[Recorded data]
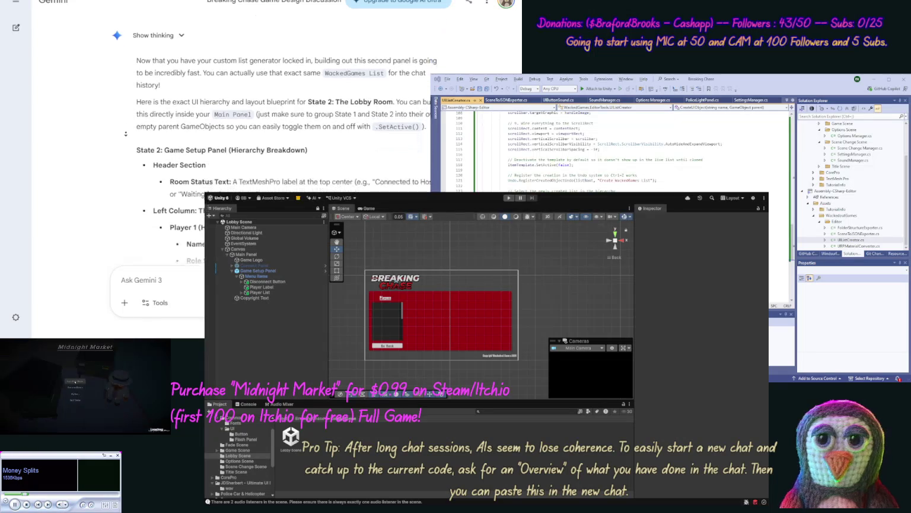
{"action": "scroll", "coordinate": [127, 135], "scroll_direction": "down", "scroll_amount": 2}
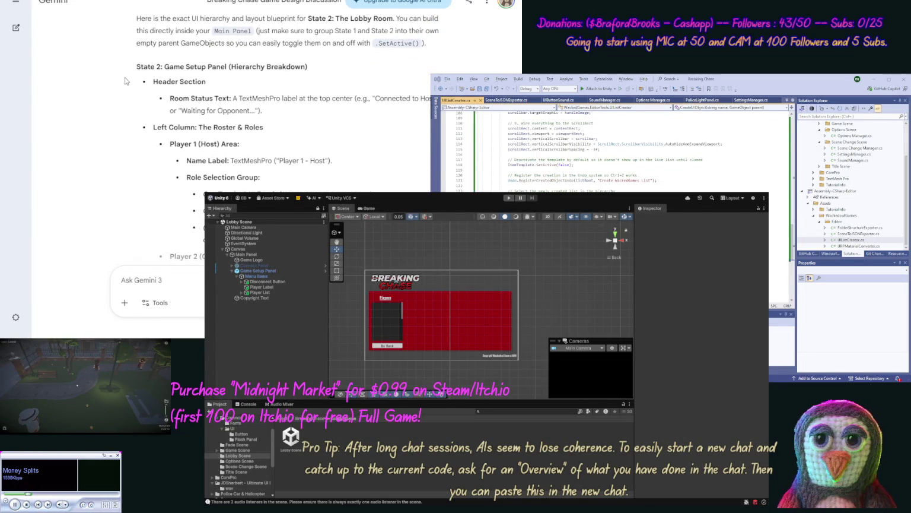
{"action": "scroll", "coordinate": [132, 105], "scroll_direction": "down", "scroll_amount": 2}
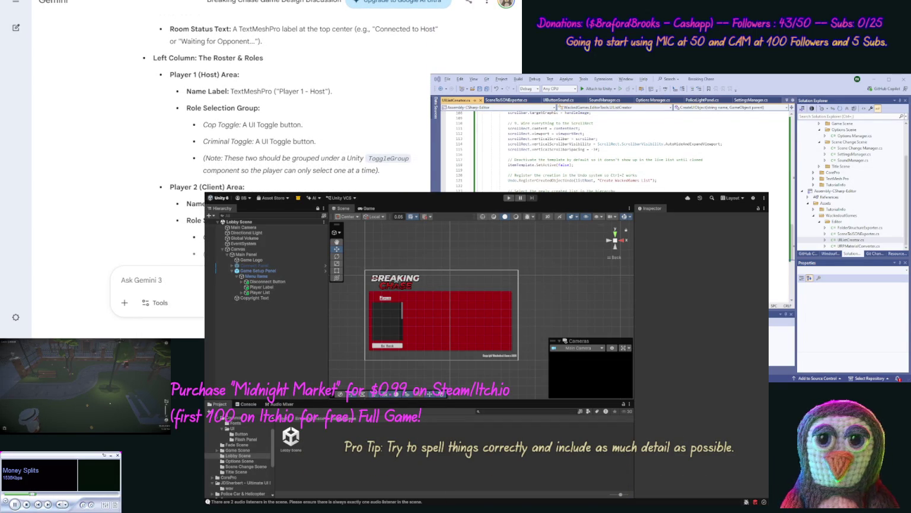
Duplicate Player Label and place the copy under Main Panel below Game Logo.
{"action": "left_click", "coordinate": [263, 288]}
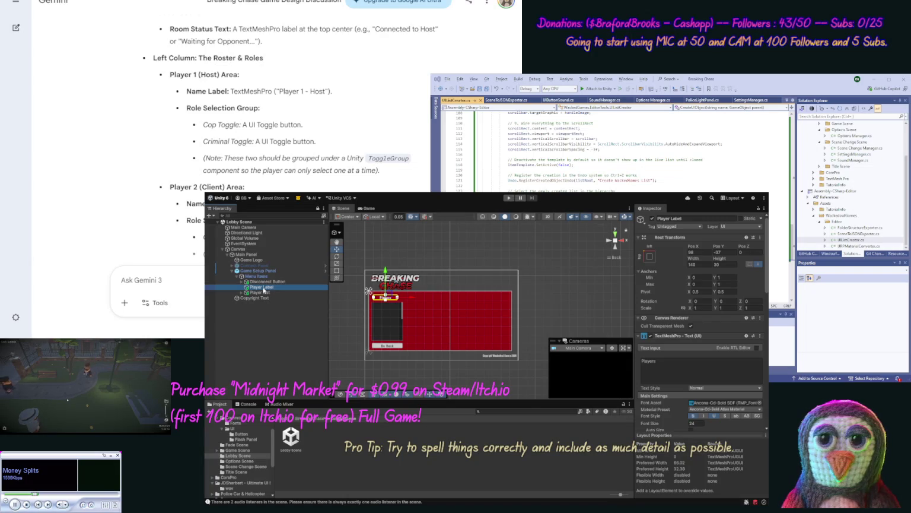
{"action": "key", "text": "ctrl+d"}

Problem requirements: Please tally the lines in the data above containing the string "scroll", and give the number alone.

Solution to the exercise: 2